▸ **CONSIGNE**
Rédigez la suite du récit de la dernière journée des ateliers consacrés à la constitution, en reprenant juste après sa dernière phrase.

En ce dimanche 23 juillet, nous sommes à nouveau réunis tous ensemble dans la grande salle. Le but de cette dernière journée est d'une part de présenter le résultat du travail de chaque atelier, d'autre part d'en débattre et de voter pour la mise en place du texte final. La séance débute : "On a constaté avec les différents ateliers, que le peuple peut écrire sa propre constitution."

"Les associations post et pré-révolution se sont réunies pour instaurer un réseau de citoyenneté pour une constitution. Les objectifs du réseau sont : de promouvoir la culture, la participation citoyenne et les valeurs de citoyenneté (...), de porter les acquis de la révolution (...), d'instaurer des "garde-fous" pour que les institutions (élues ou non) soient contrôlées (...), de promouvoir et garantir tous les droits humains."
Et aussi : "... de vulgariser le texte de la constitution en le traduisant en dialecte tunisien. (...) Il faut faire des formations pour expliquer aux gens les défis de la constitution, les mobiliser sur l'importance de leur participation (...), utiliser tous les médias possibles pour des campagnes de sensibilisation afin de promouvoir ce projet..."

▸ **EXTRAITS DU MATÉRIEL**
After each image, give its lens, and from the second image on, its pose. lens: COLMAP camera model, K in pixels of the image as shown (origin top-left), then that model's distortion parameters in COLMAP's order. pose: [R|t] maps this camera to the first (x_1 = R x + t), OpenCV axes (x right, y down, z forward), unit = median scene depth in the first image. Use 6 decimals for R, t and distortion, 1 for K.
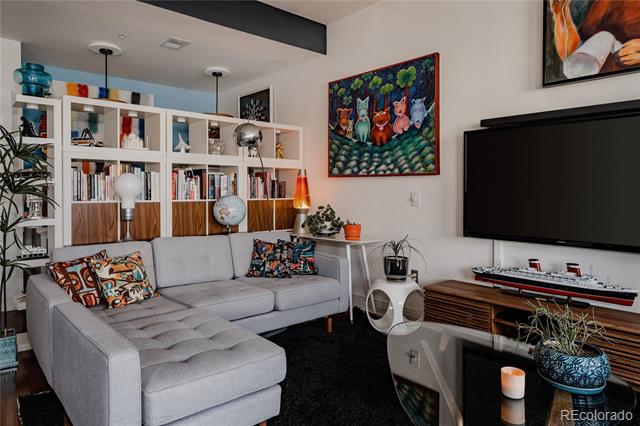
lens RADIAL K [[411.5, 0, 337.8], [0, 411.5, 194.2], [0, 0, 1]] dist [0.005553, 0.004049]
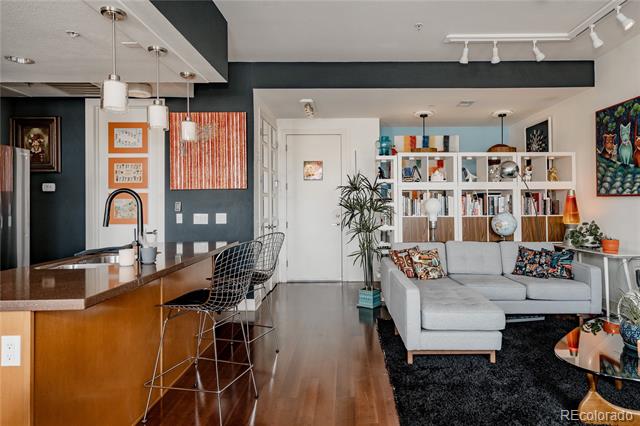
lens RADIAL K [[387.9, 0, 336.9], [0, 387.9, 195.5], [0, 0, 1]] dist [-0.003834, -0.000355]
pose [[0.714869, -0.024637, -0.698824, 0.246018], [0.002900, 0.999475, -0.032270, -0.014359], [0.699252, 0.021042, 0.714565, -0.286304]]
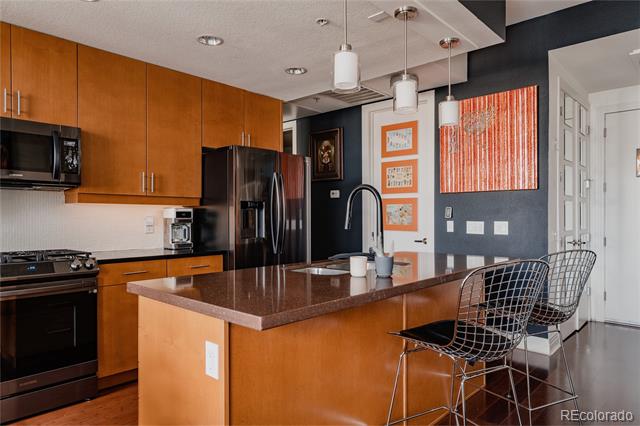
lens RADIAL K [[401.6, 0, 319.8], [0, 401.6, 214.2], [0, 0, 1]] dist [0.017594, -0.000938]
pose [[0.049626, -0.008488, -0.998732, 0.084975], [-0.015702, 0.999834, -0.009278, 0.001865], [0.998644, 0.016142, 0.049484, -0.147360]]
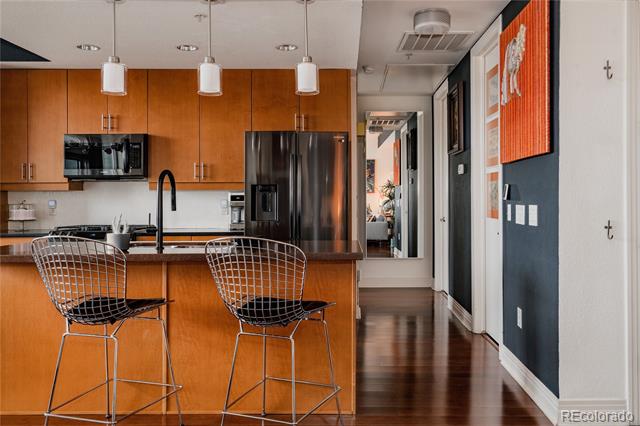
lens RADIAL K [[524.9, 0, 332.6], [0, 524.9, 194.6], [0, 0, 1]] dist [-0.000064, -0.003080]
pose [[-0.688686, -0.006375, -0.725032, -0.091089], [-0.008173, 0.999966, -0.001030, -0.012215], [0.725014, 0.005216, -0.688715, 0.813922]]
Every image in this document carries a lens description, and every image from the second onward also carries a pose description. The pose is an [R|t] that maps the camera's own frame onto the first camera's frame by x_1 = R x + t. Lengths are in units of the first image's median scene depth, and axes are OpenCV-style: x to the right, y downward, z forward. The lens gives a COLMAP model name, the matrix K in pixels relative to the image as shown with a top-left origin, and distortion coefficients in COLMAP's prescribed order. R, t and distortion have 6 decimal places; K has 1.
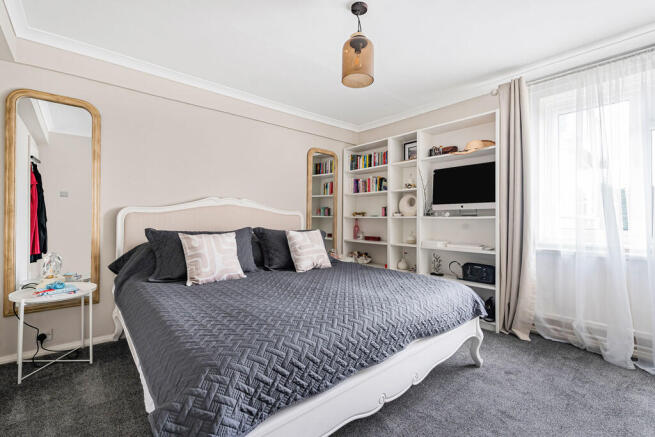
lens RADIAL K [[287.2, 0, 327.5], [0, 287.2, 218.5], [0, 0, 1]] dist [0.000295, 0.000001]
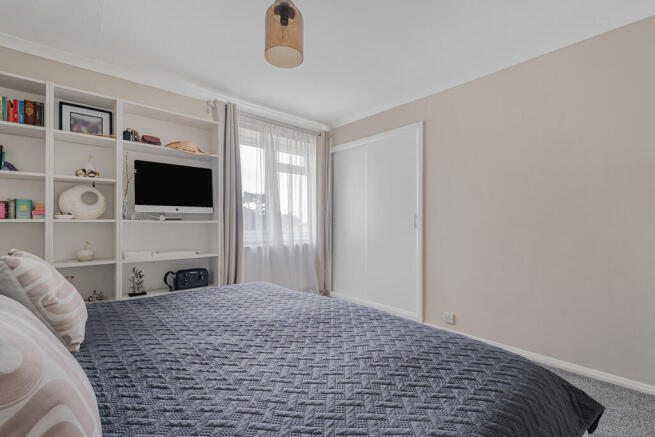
lens RADIAL K [[287.2, 0, 327.5], [0, 287.2, 218.5], [0, 0, 1]] dist [0.000295, 0.000001]
pose [[-0.012671, 0.010171, 0.999868, -0.451180], [-0.001632, 0.999947, -0.010193, -0.004926], [-0.999918, -0.001761, -0.012654, 0.547165]]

▸ **ZONE DE RÉPONSE**
Avant de passer aux textes de conclusion rédigés par chaque atelier, plusieurs remarques sont évoquées :
"Chaque atelier a écrit son propre texte qui peut contenir des opinions en contradiction avec d'autres ateliers. Il reste donc un travail à faire pour coordonner les différents textes.
De plus, il y a eu des choix sur le régime politique ou judiciaire qui étaient différents. Tout cela reste à travailler. (...) Néanmoins, des principes généraux se retrouvent dans chaque atelier : la notion de démocratie et le principe de la liberté."
Chaque rapporteur/euse expose alors le résultat de l'atelier auquel il a participé. Je ne recopierai pas ici les compte-rendus qui sont consultables sur internet. De plus, beaucoup d'exposés ont été très longs et faisaient parfois le détail de chaque article écrit et voté en atelier et chaque notion débattue. Alors que les assises étaient censées se terminer à 12h30, nous étions encore à 13h00 dans la grande salle, sans climatisation celle-ci ayant été coupée, et seuls 4 ateliers sur 9 avaient exposé leur compte-rendu. Les participants les plus endurants et ceux qui à l'inverse de nous n'étaient pas dépendants des véhicules des autres pour rentrer seront restés jusqu'à la fin de la journée.